The Police Federation and its soulmates are past masters at taking a heavy mallet to reform proposals and then opening up their jacket pockets. As Ken Clarke put it to the BMA during his time as Secretary of State for Health: "Every time I mention the word 'reform', you reach for your wallet." The members of the BMA are past masters at slicing reforms apart and use the instinctive public support for doctors to the full. No trade union would have dared, as the BMA did in May of last year, to stage a press conference in the middle of an election campaign to reveal that 56 per cent of the 36,000 GPs were so disenchanted with Labour's handling of the NHS that they were prepared to submit their resignation. The BMA didn't think twice about it; they thought once, and deliberately chose the most damaging possible time to release a set of cooked-up figures designed solely to feather their own nests. As Mr Blair put it: "The BMA, like any trade union, is there to represent and promote the interests of its members". Quite.

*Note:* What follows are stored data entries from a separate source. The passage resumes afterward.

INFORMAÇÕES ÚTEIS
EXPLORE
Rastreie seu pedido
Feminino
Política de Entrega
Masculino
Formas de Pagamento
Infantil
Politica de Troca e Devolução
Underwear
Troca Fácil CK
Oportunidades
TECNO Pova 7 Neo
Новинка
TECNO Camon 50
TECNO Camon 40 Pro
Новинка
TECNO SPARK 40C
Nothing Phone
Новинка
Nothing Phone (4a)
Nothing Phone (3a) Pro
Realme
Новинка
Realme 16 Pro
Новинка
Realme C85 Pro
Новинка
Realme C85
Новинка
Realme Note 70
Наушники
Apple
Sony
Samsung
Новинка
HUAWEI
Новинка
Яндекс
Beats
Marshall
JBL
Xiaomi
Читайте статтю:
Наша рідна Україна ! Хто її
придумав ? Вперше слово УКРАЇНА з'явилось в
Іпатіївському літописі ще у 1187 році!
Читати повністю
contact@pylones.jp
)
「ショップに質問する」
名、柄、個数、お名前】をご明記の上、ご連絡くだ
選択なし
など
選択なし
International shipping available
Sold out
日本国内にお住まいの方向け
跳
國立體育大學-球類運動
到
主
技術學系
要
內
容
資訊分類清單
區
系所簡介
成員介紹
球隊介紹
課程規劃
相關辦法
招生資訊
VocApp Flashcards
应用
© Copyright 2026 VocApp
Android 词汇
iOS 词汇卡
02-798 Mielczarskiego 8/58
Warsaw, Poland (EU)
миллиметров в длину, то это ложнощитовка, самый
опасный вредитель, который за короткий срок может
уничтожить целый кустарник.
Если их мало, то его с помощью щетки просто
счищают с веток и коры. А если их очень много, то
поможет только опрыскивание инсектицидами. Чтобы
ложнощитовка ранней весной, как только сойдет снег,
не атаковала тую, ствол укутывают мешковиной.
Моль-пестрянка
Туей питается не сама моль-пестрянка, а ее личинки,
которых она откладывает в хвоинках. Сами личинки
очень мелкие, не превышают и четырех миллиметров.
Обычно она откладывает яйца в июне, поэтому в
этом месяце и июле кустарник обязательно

The real story, though, is not how much reform the Government has been introducing, but how little. The Government certainly talks a big reform game. Two years into office, the Prime Minister spoke about the traumas he had suffered introducing public-sector reform: "People in the public sector are more rooted in the concept of 'if it has always been done this way, it must always be done this way' than any other group of people I have come across... you try getting change in the public sector. I bear the scars on my back after two years of government – heaven knows what it will be like if it is a bit longer." Yet what genuine reforms were there?

The only real public-sector reform during Labour's first term was the introduction of performance-related pay (PRP) for teachers, pushed through by David Blunkett as Secretary of State for Education. Indeed, it's no mere co-incidence that this latest bout of professional wrecking is happening on David Blunkett's beat. It was his success in selling PRP to teachers that made the prospect of him as Home Secretary so attractive to the Prime Minister.

Police management and pay structures have long been scandalously in need of serious reform. The last attempt was the Ken Clarke-commissioned Sheehy Report, and the Police Federation showed back then just what lay in store for Mr Blunkett by, uniquely, taking on and beating Mr Clarke, the then undefeated heavyweight champion of the public-sector reform world. You did not defeat Ken Clarke without graduating summa cum laude in wrecking.

Mr Blunkett has adopted exactly the same tactics as when he introduced PRP for teachers. In order to push through the principle, he effectively bought off resistance by ensuring that every teacher benefited. A rejection would have been downright stupid, and certainly self-defeating. So, not surprisingly, 197,000 teachers applied for a minimum £2,000 rise – despite the urgings of the NUT to reject PRP. Mr Blunkett simply went over the union leaders' heads and pointed out the large sums of money he wanted to give the teachers.

As he remarked after the NUT won a court ruling delaying the scheme's implementation, it was the first time that a union had gone to court to stop a pay rise. This time, however, there has been a pretty major failure of communication, so that most police officers don't even realise that their pay will rise, and that the Government is stuffing an extra £200m into their wallets.

If the Police Federation thinks it is going to underminr the broad thrust of the proposals, it is deluding itself. The Home Secretary is quite prepared to soak up their hostility and take them on. That is, after all, the point of his being Home Secretary. That's why he was put there.

Think about the various factors at play: rising street crime; a public that thinks that police officers are too stuck behind their desks or in their panda cars; a basic pay increase for every officer, and a large increase for most; a quasi-union that resists all changes. Only last week, Mr Blunkett showed he meant business by giving the Metropolitan Police commissioner a public dressing-down.

Who has, overwhelmingly, the most popular and convincing case? It's the advocate of change, not the defenders of a failing status quo. Add to that mix a determined Home Secretary who can play the "I'm on the side of the ordinary folk" card peerlessly, and it's barely even a fair contest.